*Provided passage:*
For plaintiff to maintain his position, he must show that it is not the common law rule of privity but rather the Uniform Commercial Code that is controlling in this case.

The application of the Uniform Commercial Code is expressly limited "to transactions entered into and events occurring after" June 30, 1967, the date of its enactment. 5A Del.C. § 10-101. Article Two of the Code, which contains the above quoted language as to implied warranties (5A Del.C. § 2-318) applies to "transactions *601 in goods." 5A Del.C. § 2-102. Although the term "transactions in goods" is not expressly limited to sales of goods, neither party addresses itself to the question of whether or not the term encompasses transactions other than sales such as loans.

In the absence of any cited authority, the Court is not prepared to hold that the provisions of the Uniform Commercial Code apply to a loan for which there is no evidence of exchange of consideration. After all, it is the seller and the manufacturer, not the lender, which plaintiffs seek to hold liable, and they completed any transaction they were involved in more than a year before the Uniform Commercial Code became law. Therefore, I find that the transaction upon which the Court's attention should be focused is not the loan made subsequent to the 1967 enactment of the Uniform Commercial Code but rather the 1965 sale.

*Listed records:*
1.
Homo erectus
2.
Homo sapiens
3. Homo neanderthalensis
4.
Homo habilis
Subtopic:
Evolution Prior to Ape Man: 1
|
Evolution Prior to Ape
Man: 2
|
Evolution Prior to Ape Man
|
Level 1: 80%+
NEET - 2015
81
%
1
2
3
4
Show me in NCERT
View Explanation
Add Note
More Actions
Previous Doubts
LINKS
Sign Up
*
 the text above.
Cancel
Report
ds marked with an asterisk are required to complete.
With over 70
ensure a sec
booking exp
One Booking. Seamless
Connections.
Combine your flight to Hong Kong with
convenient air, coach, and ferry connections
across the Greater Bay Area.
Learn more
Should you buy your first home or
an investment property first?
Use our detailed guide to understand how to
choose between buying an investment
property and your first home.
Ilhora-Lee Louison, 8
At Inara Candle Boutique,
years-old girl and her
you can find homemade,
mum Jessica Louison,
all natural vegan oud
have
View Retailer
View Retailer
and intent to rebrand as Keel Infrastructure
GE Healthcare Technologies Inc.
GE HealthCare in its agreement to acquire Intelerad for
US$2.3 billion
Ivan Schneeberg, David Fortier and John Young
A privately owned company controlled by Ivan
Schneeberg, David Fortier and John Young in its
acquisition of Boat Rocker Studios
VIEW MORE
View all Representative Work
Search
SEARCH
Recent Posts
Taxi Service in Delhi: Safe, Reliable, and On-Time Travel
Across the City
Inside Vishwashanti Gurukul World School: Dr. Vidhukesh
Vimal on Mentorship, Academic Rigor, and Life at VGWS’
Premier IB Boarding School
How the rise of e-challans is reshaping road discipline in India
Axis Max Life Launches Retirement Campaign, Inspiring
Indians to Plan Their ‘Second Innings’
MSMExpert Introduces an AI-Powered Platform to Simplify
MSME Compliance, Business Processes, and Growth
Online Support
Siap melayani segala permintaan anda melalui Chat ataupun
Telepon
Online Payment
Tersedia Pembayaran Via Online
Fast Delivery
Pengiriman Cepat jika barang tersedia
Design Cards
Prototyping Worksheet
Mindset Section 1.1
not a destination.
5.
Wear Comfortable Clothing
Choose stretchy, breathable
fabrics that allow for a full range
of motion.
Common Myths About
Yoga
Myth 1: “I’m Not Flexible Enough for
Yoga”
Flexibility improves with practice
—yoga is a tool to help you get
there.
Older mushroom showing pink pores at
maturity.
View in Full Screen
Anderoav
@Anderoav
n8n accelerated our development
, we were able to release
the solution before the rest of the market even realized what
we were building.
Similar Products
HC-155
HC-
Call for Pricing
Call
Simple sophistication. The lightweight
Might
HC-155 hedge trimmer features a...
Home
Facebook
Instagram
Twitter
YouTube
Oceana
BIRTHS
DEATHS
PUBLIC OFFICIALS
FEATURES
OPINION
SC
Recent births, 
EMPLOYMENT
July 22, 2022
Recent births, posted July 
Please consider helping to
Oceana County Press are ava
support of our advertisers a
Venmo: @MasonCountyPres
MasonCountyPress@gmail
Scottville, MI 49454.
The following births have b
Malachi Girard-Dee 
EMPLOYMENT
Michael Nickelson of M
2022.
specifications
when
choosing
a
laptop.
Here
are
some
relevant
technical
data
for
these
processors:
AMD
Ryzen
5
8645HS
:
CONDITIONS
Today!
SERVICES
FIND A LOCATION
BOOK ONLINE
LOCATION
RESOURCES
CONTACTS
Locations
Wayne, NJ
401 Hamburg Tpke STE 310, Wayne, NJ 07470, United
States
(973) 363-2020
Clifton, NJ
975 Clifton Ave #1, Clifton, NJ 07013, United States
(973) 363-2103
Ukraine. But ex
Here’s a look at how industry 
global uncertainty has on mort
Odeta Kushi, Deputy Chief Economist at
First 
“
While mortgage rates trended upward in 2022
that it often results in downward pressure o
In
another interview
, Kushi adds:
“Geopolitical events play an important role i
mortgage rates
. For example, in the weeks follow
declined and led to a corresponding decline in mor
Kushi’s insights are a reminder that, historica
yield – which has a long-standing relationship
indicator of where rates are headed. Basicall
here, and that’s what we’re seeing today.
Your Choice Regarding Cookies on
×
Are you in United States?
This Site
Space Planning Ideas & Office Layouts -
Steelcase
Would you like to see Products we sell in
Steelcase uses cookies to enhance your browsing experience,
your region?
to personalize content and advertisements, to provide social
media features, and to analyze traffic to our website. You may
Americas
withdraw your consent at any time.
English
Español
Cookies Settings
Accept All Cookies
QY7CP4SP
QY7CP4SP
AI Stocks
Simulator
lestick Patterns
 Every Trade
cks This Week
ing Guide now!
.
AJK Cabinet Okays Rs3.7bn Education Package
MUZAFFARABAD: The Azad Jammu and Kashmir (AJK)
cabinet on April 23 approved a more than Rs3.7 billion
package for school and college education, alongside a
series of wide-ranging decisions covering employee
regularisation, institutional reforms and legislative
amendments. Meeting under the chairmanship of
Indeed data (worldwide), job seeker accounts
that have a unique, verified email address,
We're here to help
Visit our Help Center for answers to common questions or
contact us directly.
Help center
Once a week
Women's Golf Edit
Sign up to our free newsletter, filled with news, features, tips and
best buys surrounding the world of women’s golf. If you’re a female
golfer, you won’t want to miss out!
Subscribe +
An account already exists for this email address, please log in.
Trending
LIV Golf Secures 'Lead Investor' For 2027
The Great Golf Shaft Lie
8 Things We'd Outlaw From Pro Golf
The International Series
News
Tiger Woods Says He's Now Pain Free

*Work to complete:*
(1) Please transcribe the court's discussion of the Uniform Commercial Code between "For plaintiff to" and "in this case.", inclusive.
(2) Pick up the court's discussion of the Uniform Commercial Code after its last sentence and continue it.

*Numbered answers:*
(1)
For plaintiff to maintain his position, he must show that it is not the common law rule of privity but rather the Uniform Commercial Code that is controlling in this case.

(2)
Since the sale occurred prior to the enactment of the Uniform Commercial Code, the provisions contained therein are found to be inapplicable under the circumstances present in this case. Thus, in the absence of privity, there is no implied warranty applicable as to the defendants in this case.

As a separate ground for defendants' motion it is also argued that a statute of limitations in 10 Del.C. § 8106 bars the implied warranty portion of this complaint.

The statute in question begins to run on warranty actions as well as other contract actions at the time of the breach. Nardo v. Guido DeAscanis, Del.Super., 254 A.2d 254 (1969). Although plaintiff argues that the breach of the implied warranty did not occur until the step-ladder collapsed, it is well established in Delaware that the breach of the implied warranty is deemed to occur at the time of the sale of a faulty product[2]. Gaffney v. Unit Crane and Shovel Corp., Del.Super., 10 Terry 381, 117 A.2d 237 (1955).

As the complaint was filed on May 26, 1972, approximately seven years after the sale, I find that the action is barred by the three year statute of limitations. 10 Del.C. § 8106.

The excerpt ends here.